In addition, the CPA prohibits controllers from “conduct[ing] processing that presents a heightened risk of harm to a consumer without conducting and documenting a data protection assessment of” such data processing activities. The data protection assessment requirement only applies to “personal data acquired on or after” the CPA’s effective date and to processing activities created or generated after July 1, 2023. The requirement is not retroactive. “Processing activities that present a heightened risk of harm to a consumer” include:

  • “Processing personal data for purposes of targeted advertising or for profiling if that profiling presents a reasonably foreseeable risk of:

(I) [u]nfair or deceptive treatment of, or unlawful disparate impact on, consumers; (II) [f]inancial or physical injury to consumers;

(III) [a] physical or other intrusion upon the solitude or seclusion, or the private affairs or concerns, of consumers if the intrusion would be offensive to a reasonable person; or

(IV) [o]ther substantial injury to consumers;”

  • “Selling personal data”; and
  • “Processing sensitive data.”

As part of the data protection assessment, controllers must “identify and weigh the benefits that may flow, directly and indirectly, from the processing to the controller, the consumer, and other stakeholders, and the public against potential risks to the rights of the consumer associated with the processing, as mitigated by the safeguards that the controller can employ to reduce the risks.” Controllers are directed to “factor into th[e] assessment the use of de-identified data and the reasonable expectations of consumers, as well as the context of processing and the relationship between the controller and the consumer whose personal data will be processed.”

Data processing assessments must be made available to the Colorado Attorney General upon request.

Enforcement and Penalties

The Colorado Attorney General and Colorado District Attorneys are granted exclusive authority to enforce the CPA. Violations of the CPA will constitute a deceptive trade practice carrying penalties of up to $2,000 per violation, but not more than $500,000 per series of violations. In addition to seeking monetary penalties, the Colorado Attorney General and Colorado District Attorneys are able seek injunctive relief to enjoin violations of the CPA. Importantly, the CPA explicitly excludes a private right of action.

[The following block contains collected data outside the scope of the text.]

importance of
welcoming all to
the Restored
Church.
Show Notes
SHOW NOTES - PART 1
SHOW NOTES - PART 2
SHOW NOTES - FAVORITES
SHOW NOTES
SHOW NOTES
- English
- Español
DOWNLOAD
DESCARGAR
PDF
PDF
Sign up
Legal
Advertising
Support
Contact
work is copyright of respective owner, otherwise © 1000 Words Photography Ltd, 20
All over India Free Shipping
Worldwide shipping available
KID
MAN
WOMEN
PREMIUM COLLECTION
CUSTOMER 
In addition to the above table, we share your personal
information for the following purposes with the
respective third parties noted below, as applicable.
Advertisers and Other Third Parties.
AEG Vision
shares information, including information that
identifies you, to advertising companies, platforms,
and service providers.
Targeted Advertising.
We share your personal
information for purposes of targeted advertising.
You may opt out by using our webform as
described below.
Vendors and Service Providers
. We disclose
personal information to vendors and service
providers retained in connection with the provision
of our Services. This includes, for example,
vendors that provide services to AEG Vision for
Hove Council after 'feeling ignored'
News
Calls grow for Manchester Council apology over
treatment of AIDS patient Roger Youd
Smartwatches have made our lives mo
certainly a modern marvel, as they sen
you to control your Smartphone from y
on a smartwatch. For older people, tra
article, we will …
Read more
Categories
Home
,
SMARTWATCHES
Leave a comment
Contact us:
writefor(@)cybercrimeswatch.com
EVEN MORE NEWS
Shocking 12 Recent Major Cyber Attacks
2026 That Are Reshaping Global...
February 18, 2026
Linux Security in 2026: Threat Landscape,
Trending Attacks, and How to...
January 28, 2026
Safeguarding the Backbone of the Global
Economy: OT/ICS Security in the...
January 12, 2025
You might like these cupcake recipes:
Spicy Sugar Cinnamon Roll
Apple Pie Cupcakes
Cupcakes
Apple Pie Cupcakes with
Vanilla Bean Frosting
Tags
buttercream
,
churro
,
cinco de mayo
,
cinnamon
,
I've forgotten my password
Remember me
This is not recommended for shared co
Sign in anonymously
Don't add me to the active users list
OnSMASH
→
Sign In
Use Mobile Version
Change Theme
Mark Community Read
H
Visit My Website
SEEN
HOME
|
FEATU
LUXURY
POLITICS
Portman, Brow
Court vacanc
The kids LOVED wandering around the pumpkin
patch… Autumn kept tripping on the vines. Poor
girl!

Until January 1, 2025, controllers will receive an opportunity to cure violations within 60 days before facing an enforcement action.


The Colorado Attorney General is also authorized to promulgate rules under the CPA. By July 1, 2023, the Attorney General must promulgate rules for universal opt-out mechanisms related to the processing of personal data for targeted advertising or the sale of personal data. By January 1, 2025, the Attorney General may adopt additional rules “govern[ing] the process of issuing opinion letters and interpretive guidance to develop an operational framework for business that includes a good faith reliance defense of an action that may otherwise constitute a violation of [the CPA].” Such rules must become effective by July 1, 2025.


While July 1, 2023 may seem far away, businesses should begin familiarizing themselves with the CPA and address necessary compliance measures at the same time they institute compliance measures for the Virginia Consumer Data Protection Act and the California Privacy Rights Act, which take effect January 1, 2023.


1 Processor is defined as “a person that processes personal data on behalf of a controller.”